Credits: Rocket lab.
Il problema che ha scatenato l’aver visto questa sigla è che le orbite SSO sono permesse solamente con inclinazioni sul piano equatoriale piuttosto elevate. I gradi di inclinazione variano con l’altitudine e per 550 km variano da 82.3° a 97.7°. Un range che non comprende nemmeno lontanamente i 45° annunciati da Cappella Space e Rocket Lab nei comunicati stampa. Com’era possibile? Qual era l’orbita reale di questo satellite?
A questo punto la discussione era particolarmente interessante. Andrea Novelli, ingegnere aerospaziale specializzato in meccanica orbitale e autore di Astrospace.it si era accorto per primo dell’incongruenza fra queste due informazioni.
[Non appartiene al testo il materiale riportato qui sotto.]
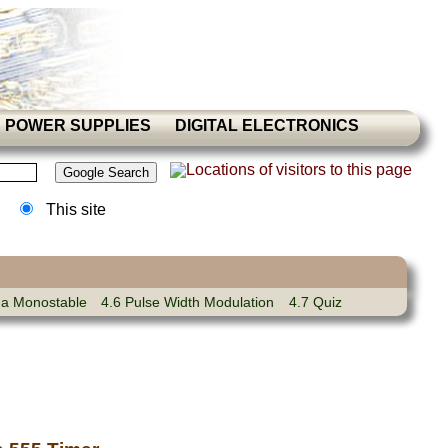
POWER SUPPLIES
DIGITAL ELECTRONICS
This site
 a Monostable
4.6 Pulse Width Modulation
4.7 Quiz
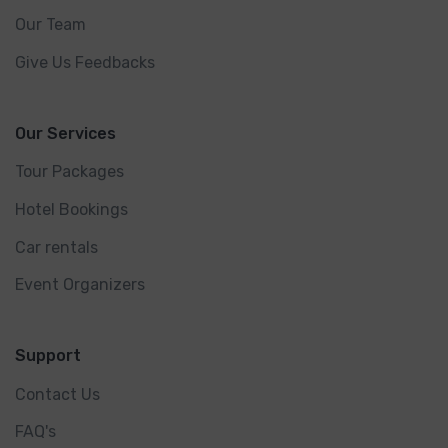
Our Team
Give Us Feedbacks
Our Services
Tour Packages
Hotel Bookings
Car rentals
Event Organizers
Support
Contact Us
FAQ's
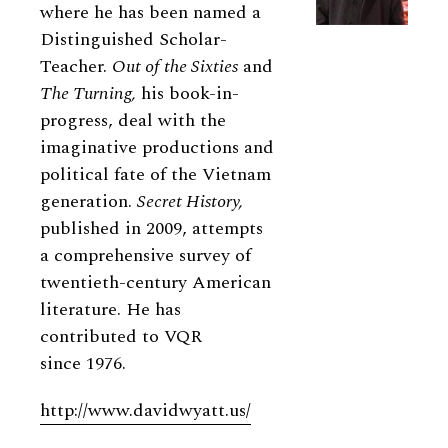
where he has been named a
Distinguished Scholar-
Teacher.
Out of the Sixties
and
The Turning,
his book-in-
progress, deal with the
imaginative productions and
political fate of the Vietnam
generation.
Secret History,
published in 2009, attempts
a comprehensive survey of
twentieth-century American
literature. He has
contributed to VQR
since 1976.
http://www.davidwyatt.us/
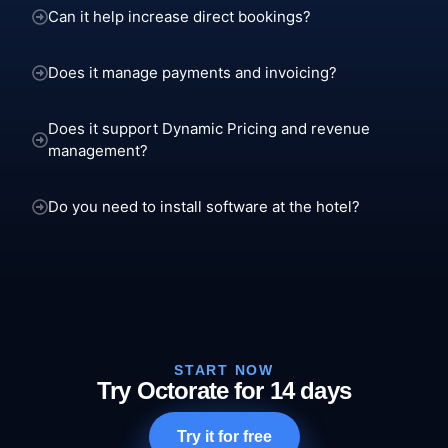
Can it help increase direct bookings?
Does it manage payments and invoicing?
Does it support Dynamic Pricing and revenue
management?
Do you need to install software at the hotel?
START NOW
Try Octorate for 14 days
Try it for free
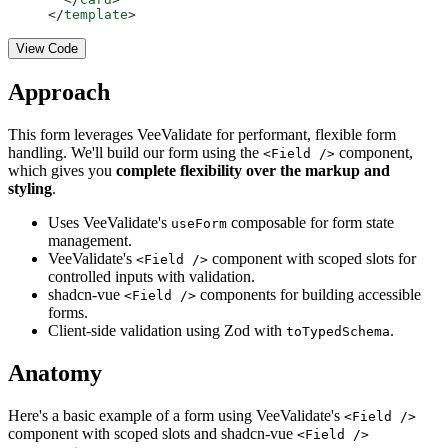
</
template
>
View Code
Approach
This form leverages VeeValidate for performant, flexible form
handling. We'll build our form using the
component,
<Field />
which gives you
complete flexibility over the markup and
styling
.
Uses VeeValidate's
composable for form state
useForm
management.
VeeValidate's
component with scoped slots for
<Field />
controlled inputs with validation.
shadcn-vue
components for building accessible
<Field />
forms.
Client-side validation using Zod with
.
toTypedSchema
Anatomy
Here's a basic example of a form using VeeValidate's
<Field />
component with scoped slots and shadcn-vue
<Field />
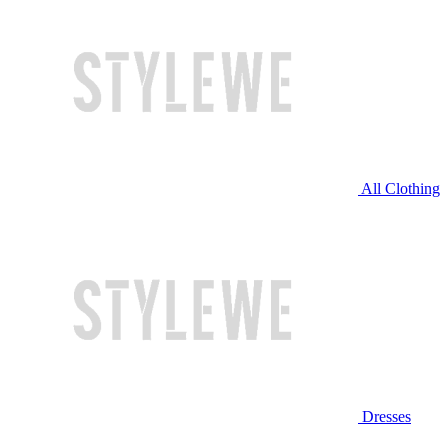
All Clothing
Dresses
O l’orbita era a 45° o era SSO. Non era possibile fosse entrambe.
Secondo Nicolò Bagno, studente di Fisica e specializzato nel settore aerospaziale orientale, era sbagliata la dicitura a 45°. In un articolo pubblicato a marzo da Spacenews.com veniva espressamente citato come alcuni satelliti di Cappella Space andranno in orbita polare SSO, altri a 45°. In questo articolo il satellite Sequoia era indicato su un’orbita polare. Il problema però era che questo articolo risaliva a circa 5 mesi prima, un periodo nel quale il satellite Sequoia era previsto per maggio a bordo di un Falcon 9, proprio a fianco del satellite SAOCOM 1B che è partito poche ore prima di Rocket Lab. Indovinate un po’? Il satellite SAOCOM era diretto verso un’orbita polare, se Sequoia lo avesse dovuto accompagnare era ovvio che anche lui sarebbe andato in un’orbita polare SSO.
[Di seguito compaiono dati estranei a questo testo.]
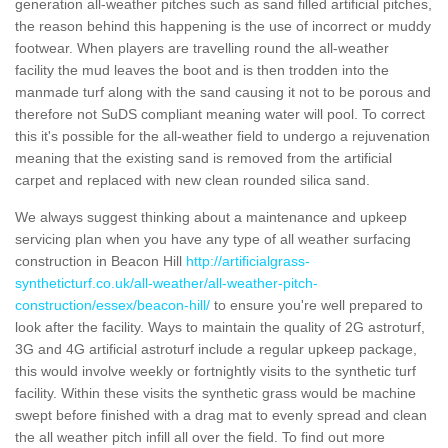
generation all-weather pitches such as sand filled artificial pitches,
the reason behind this happening is the use of incorrect or muddy
footwear. When players are travelling round the all-weather
facility the mud leaves the boot and is then trodden into the
manmade turf along with the sand causing it not to be porous and
therefore not SuDS compliant meaning water will pool. To correct
this it's possible for the all-weather field to undergo a rejuvenation
meaning that the existing sand is removed from the artificial
carpet and replaced with new clean rounded silica sand.
We always suggest thinking about a maintenance and upkeep
servicing plan when you have any type of all weather surfacing
construction in Beacon Hill
http://artificialgrass-
syntheticturf.co.uk/all-weather/all-weather-pitch-
construction/essex/beacon-hill/
to ensure you're well prepared to
look after the facility. Ways to maintain the quality of 2G astroturf,
3G and 4G artificial astroturf include a regular upkeep package,
this would involve weekly or fortnightly visits to the synthetic turf
facility. Within these visits the synthetic grass would be machine
swept before finished with a drag mat to evenly spread and clean
the all weather pitch infill all over the field. To find out more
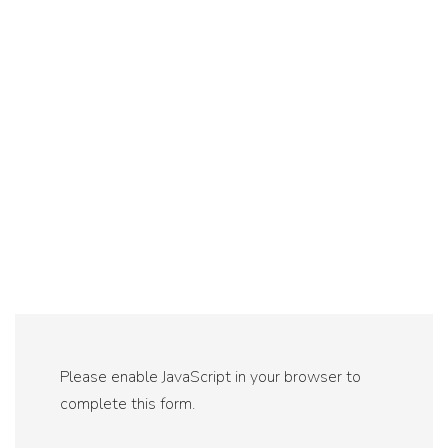
Please enable JavaScript in your browser to
complete this form.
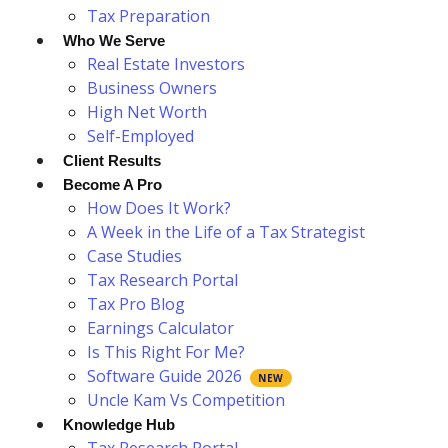
Tax Preparation
Who We Serve
Real Estate Investors
Business Owners
High Net Worth
Self-Employed
Client Results
Become A Pro
How Does It Work?
A Week in the Life of a Tax Strategist
Case Studies
Tax Research Portal
Tax Pro Blog
Earnings Calculator
Is This Right For Me?
Software Guide 2026
Uncle Kam Vs Competition
Knowledge Hub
Dato l’errore nelle due informazioni, una sul lancio e una sul vettore, era possibile che avessero cambiato anche la destinazione del satellite Sequoia? Ragionando sulla congruenza di tutte le informazioni e dopo alcune discussioni, arrivammo proprio a questa conclusione. Sapevamo che tutti i comunicati stampa affermavano che l’orbita di destinazione sarebbe stata a 45°. Conoscendo i paramentri del vettore Electron sapevamo che era difficile che avrebbe raggiunto un’orbita polare SSO a 550Km di altitudine.
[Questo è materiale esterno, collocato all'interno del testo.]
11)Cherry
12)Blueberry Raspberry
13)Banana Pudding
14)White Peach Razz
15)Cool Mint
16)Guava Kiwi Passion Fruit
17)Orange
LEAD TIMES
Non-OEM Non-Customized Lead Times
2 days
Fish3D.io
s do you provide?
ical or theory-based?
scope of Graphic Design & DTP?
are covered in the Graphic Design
La decisione era presa: probabilmente Rocket Lab aveva sbagliato a riportare la dicitura SSO nel Press Kit.
Giusto per tagliare la testa al toro decidemmo però di scrivere un’e-mail all’ufficio stampa di Rocket Lab e Cappella Space. Se fossimo stati fortunati ci avrebbero risposto, spiegandoci nel dettaglio com’era possibile arrivare su un’orbita SSO inclinata a 45°, o in alternativa dipanandoci il dubbio confermandoci che si trattava di una semplice svista. Purtroppo, non è avvenuta nessuna delle due cose. Ne Cappella Space ne Rocket Lab hanno risposto alle nostre e-mail.
Tutta questa discussione è avvenuta il 26 agosto e per puro caso, il giorno 30 abbiamo avuto occasione di rileggere il Press Kit pubblicato da Rocket Lab. All’interno della sezione dedicata alle orbite era scomparsa la dicitura SSO.

La soluzione all’enigma era quindi una semplice svista di Rocket Lab che probabilmente si è accorta dell’errore e lo ha modificato. Ci piace però pensare che qualcuno negli uffici di Rocket Lab in California, nei giorni concitati precedenti al lancio, abbia avuto modo magari quasi per caso, di leggere la nostra e-mail. Colto in un attimo di pausa abbia poi avuto la pazza idea di controllare se questi ragazzi italiani di Astrospace.it avevano effettivamente ragione.